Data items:
******
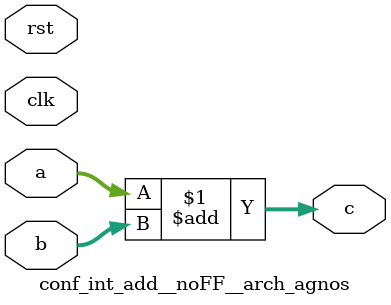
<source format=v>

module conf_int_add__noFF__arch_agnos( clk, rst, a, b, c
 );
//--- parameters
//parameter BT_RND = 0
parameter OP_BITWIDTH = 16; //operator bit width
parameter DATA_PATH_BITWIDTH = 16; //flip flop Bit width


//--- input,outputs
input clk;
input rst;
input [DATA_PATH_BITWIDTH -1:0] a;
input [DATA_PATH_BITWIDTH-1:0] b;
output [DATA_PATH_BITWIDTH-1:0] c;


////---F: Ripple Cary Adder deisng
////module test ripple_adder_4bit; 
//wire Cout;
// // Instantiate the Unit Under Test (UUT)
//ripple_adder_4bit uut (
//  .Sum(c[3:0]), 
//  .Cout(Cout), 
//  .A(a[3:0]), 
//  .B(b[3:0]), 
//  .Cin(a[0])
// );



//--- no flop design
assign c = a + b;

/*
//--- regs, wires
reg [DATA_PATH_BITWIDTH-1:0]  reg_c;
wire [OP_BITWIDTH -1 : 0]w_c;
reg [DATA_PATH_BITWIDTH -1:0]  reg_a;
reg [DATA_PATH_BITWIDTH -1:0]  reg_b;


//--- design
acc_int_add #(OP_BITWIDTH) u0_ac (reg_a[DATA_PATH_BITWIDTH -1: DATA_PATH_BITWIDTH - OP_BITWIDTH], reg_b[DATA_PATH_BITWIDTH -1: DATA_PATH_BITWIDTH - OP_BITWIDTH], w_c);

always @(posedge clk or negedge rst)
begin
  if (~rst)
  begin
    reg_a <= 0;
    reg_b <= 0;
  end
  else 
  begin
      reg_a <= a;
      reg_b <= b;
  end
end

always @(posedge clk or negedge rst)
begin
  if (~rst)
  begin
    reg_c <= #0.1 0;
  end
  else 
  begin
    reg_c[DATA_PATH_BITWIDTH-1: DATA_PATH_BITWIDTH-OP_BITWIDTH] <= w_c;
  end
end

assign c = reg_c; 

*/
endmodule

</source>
******
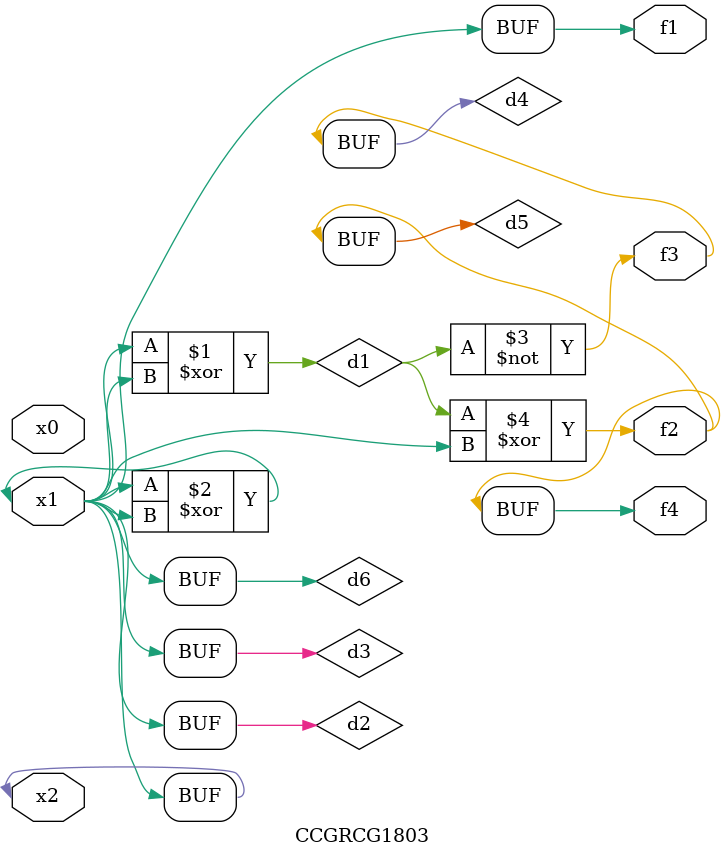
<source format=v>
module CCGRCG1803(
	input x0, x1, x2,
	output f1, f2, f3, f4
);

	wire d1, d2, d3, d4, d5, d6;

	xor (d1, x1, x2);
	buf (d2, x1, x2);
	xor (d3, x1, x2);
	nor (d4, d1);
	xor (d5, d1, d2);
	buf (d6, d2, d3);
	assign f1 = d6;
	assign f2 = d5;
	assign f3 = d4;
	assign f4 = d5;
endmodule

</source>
******
--- Activity ---
From the records above, pull out every line containing the word "flop".

--- Solution to the problem ---
parameter DATA_PATH_BITWIDTH = 16; //flip flop Bit width
//--- no flop design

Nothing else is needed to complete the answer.